I'm new to trapping and can't find anyone around me that traps ( or they won't say ) so it's a learn as I go and that's fine it's not to make money for me it's for my own use of hides and meet . I like the fact that I can use all of the animal nothing goes to waist but I have a long way to go in skill of trapping


----------



## HardCider

It would be a great skill to learn. It's silent, unobtrusive, and is out there working for you while you are doing other things. Don't set large conibears on dry land where someone's dog could wander through and size your footholds to your target as small as possible for a humane catch. The new dog proof **** traps are awesome but stand out like a sore thumb to someone who knows what they are looking for. Good luck and look up your state trapping association and you maybe able to find a mentor.


----------



## LincTex

camo2460 said:


> Opossum, on the other hand, should be live trapped and kept in a cage for a month and fed table scraps to get rid of that scavenger taste.
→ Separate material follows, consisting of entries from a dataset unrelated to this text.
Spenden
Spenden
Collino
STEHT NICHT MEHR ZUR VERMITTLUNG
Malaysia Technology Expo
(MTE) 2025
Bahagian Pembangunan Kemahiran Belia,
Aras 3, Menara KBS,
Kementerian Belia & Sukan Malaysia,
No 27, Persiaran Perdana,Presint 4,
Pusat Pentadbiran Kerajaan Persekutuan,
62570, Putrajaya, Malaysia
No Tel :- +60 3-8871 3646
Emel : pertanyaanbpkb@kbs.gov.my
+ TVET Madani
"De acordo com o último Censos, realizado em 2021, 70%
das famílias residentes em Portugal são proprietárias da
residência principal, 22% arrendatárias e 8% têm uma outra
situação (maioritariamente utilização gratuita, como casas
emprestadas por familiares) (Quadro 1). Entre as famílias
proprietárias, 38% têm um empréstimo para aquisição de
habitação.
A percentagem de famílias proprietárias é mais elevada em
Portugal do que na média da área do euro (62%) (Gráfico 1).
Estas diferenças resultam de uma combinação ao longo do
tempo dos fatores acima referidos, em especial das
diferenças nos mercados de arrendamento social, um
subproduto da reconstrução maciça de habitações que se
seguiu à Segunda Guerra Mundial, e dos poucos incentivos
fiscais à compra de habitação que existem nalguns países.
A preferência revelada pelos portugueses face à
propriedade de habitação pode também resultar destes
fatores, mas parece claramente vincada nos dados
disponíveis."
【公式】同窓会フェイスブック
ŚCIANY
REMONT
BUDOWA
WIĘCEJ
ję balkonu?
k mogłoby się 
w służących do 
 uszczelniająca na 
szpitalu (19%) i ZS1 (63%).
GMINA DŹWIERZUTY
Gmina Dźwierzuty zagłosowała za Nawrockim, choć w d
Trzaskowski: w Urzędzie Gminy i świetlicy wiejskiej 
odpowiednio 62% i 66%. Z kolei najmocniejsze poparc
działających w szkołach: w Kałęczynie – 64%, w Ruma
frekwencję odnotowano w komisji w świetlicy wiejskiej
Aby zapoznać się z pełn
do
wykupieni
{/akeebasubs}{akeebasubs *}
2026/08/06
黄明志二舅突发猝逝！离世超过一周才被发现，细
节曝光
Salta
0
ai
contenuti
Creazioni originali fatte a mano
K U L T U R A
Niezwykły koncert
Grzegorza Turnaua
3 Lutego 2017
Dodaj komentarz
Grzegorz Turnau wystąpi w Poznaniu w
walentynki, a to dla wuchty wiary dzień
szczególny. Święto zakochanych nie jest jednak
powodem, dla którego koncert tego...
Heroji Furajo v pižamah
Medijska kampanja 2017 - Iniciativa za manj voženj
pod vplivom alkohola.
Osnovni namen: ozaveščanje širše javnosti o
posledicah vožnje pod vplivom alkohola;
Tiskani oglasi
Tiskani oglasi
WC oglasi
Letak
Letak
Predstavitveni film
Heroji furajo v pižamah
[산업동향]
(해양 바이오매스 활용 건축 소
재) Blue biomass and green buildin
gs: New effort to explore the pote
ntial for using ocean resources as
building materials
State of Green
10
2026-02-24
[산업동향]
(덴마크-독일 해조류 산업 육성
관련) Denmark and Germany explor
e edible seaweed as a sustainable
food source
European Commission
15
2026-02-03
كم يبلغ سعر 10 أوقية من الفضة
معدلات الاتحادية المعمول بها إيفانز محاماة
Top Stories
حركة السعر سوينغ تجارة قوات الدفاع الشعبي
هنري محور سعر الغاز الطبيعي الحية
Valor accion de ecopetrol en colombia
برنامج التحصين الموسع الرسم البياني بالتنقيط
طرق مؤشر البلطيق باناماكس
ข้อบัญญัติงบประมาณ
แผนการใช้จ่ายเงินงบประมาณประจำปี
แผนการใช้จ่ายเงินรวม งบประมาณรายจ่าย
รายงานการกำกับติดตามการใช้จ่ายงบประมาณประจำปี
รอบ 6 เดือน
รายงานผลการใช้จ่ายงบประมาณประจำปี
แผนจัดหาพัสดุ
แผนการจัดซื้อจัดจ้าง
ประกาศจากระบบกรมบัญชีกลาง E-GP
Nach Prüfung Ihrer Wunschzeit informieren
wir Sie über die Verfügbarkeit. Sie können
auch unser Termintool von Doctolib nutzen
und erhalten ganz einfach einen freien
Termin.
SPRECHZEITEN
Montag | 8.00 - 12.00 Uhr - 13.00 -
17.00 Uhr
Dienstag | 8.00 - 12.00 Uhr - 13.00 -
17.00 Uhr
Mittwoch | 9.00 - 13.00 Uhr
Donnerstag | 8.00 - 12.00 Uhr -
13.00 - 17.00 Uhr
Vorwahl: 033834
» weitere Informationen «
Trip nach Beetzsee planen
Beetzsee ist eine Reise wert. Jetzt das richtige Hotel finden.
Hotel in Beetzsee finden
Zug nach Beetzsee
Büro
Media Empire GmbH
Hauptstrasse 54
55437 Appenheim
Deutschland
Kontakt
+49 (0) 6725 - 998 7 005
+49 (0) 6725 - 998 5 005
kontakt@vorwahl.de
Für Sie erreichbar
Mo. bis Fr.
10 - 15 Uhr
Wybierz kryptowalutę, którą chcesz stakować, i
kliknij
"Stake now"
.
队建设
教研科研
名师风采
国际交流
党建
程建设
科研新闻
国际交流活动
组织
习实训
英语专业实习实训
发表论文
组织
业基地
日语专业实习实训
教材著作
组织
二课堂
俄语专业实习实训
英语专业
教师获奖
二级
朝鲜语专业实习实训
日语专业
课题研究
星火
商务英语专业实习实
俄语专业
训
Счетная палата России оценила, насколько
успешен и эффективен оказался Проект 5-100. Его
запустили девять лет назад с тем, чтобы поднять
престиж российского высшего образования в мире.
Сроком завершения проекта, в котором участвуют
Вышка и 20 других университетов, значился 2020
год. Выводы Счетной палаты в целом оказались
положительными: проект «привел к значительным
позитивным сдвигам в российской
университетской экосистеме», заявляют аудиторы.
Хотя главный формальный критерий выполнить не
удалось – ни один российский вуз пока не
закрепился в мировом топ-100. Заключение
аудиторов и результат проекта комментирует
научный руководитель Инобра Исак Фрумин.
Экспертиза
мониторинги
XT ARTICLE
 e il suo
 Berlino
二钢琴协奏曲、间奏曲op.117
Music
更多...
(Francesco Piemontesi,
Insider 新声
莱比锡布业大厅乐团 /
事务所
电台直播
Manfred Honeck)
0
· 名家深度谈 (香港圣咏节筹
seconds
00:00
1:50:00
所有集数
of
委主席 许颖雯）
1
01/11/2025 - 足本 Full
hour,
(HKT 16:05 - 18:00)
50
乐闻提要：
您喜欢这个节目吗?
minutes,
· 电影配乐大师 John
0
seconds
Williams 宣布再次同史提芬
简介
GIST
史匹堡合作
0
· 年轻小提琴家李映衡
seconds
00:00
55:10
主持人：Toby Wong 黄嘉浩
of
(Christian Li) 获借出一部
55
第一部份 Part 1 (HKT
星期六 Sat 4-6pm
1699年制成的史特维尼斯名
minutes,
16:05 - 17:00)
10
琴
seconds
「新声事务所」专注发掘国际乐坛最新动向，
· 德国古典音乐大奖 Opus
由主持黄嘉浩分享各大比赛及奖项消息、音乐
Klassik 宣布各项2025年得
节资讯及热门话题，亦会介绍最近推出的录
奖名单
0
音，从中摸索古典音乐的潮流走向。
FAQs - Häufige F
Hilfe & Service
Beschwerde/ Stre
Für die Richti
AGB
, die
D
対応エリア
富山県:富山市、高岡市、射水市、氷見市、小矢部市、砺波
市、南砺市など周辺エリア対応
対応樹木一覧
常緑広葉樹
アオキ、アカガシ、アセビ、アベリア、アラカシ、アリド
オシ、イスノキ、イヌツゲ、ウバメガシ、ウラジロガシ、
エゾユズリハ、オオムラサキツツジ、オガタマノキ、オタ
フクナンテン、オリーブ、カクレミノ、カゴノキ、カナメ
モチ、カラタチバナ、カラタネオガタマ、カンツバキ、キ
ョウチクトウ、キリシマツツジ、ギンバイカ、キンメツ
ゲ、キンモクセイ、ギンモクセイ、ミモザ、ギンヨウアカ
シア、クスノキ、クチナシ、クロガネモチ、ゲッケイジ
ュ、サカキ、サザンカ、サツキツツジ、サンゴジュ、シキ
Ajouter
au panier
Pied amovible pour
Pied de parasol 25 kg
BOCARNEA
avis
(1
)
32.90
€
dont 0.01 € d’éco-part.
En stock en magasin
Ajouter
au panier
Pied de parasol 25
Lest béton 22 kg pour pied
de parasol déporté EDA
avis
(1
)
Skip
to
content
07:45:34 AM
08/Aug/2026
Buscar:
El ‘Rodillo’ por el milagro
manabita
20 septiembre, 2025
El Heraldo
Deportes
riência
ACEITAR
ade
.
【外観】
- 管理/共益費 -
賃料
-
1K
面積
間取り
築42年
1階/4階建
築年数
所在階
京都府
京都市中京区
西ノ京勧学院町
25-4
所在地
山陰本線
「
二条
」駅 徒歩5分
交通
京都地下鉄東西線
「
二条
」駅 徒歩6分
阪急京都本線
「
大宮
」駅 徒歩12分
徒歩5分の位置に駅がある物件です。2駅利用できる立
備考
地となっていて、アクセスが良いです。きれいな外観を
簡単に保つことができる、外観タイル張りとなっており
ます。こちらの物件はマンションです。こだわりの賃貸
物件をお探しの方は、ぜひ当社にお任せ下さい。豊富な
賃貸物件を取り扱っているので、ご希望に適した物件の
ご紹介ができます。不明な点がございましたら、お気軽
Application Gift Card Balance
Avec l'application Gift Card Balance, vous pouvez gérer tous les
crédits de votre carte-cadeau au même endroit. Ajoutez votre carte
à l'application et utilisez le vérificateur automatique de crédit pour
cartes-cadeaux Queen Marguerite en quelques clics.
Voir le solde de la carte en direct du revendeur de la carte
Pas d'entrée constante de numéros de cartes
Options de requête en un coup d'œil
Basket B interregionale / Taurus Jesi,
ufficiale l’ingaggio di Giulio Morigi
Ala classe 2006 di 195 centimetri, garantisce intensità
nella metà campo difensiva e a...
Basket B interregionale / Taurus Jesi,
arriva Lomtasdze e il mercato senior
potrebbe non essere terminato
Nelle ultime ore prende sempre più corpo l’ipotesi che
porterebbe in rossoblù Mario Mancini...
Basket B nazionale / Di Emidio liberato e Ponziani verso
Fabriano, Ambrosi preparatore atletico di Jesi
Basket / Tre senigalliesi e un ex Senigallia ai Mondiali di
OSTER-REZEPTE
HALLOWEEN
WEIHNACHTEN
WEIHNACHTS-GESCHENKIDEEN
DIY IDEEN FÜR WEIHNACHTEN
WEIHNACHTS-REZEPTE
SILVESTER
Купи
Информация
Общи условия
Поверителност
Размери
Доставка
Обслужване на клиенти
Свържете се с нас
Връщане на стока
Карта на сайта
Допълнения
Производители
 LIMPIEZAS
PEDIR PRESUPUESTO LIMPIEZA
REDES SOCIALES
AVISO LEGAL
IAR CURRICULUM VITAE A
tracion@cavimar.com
This is true of many wild animals... they "taste like" whatever it is that they have been eating. Yuck.


----------



## Jimthewagontraveler

Ground hog is the best meat I have ever eaten.
You do need to remove the fat packs off the back and butt before cooking they smell and taste like skunk scent.
Parboil well then cook like any other meat.
Very tender dark meat.


----------



## moondancer

HardCider said:


> It would be a great skill to learn. It's silent, unobtrusive, and is out there working for you while you are doing other things. Don't set large conibears on dry land where someone's dog could wander through and size your footholds to your target as small as possible for a humane catch. The new dog proof **** traps are awesome but stand out like a sore thumb to someone who knows what they are looking for. Good luck and look up your state trapping association and you maybe able to find a mentor.


In my state I can't use snares except on my own prop and they have many other regs for trap size


----------



## HardCider

I hear you about all the regs these days. Hardly any regs against DP traps if you have raccoons. A lot states allow larger bodygrips if you submerge them so check into that and if you have to go below a 6" jaw spread, go with the better made, 4 coil traps for more holding power. A 1.5 or a 1.75 is big enough for most furbearers and still kind of small. And 110 bodygrips come in handy for muskrats, mink and the smaller furbearers most of us have. Also don't discount box traps for some of the less wary furbearers like bobcat, *****, fishers, and groundhogs or colony traps for 'rats


----------